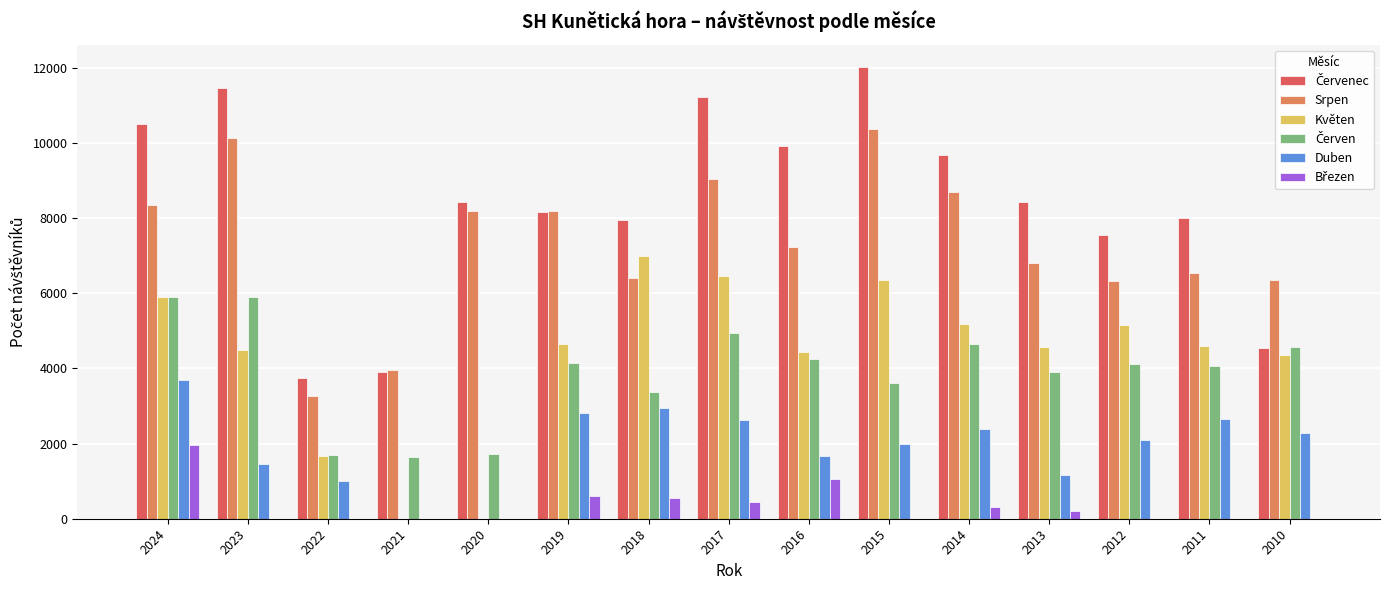

What is the greatest value displayed?

12022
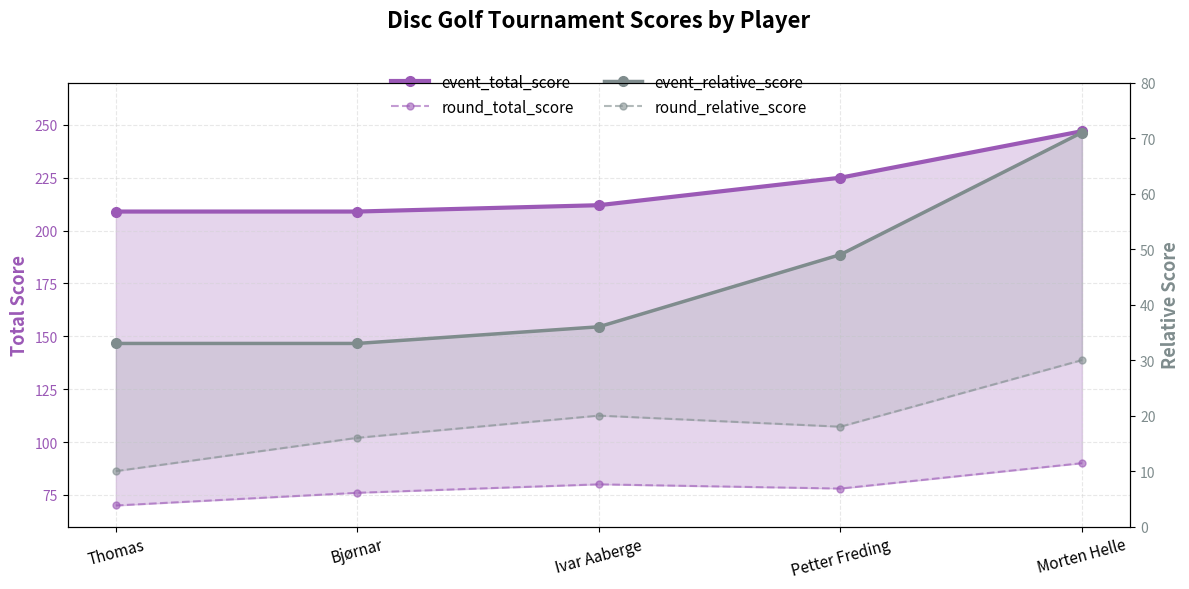

What is the lowest value of the round_relative_score series?

10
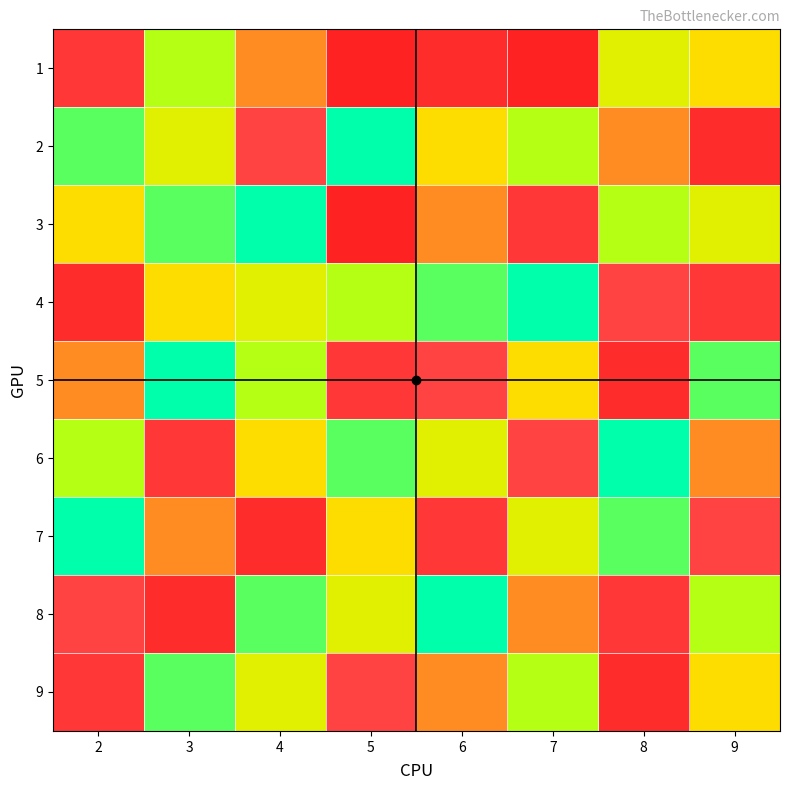

List the labels in order of 3 value, largest first.

4, 3, 8, 9, 2, 6, 7, 5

※

Gather every line in the entries above that contains the word "value", and copy each one in full.

What is the greatest value displayed?
What is the lowest value of the round_relative_score series?
List the labels in order of 3 value, largest first.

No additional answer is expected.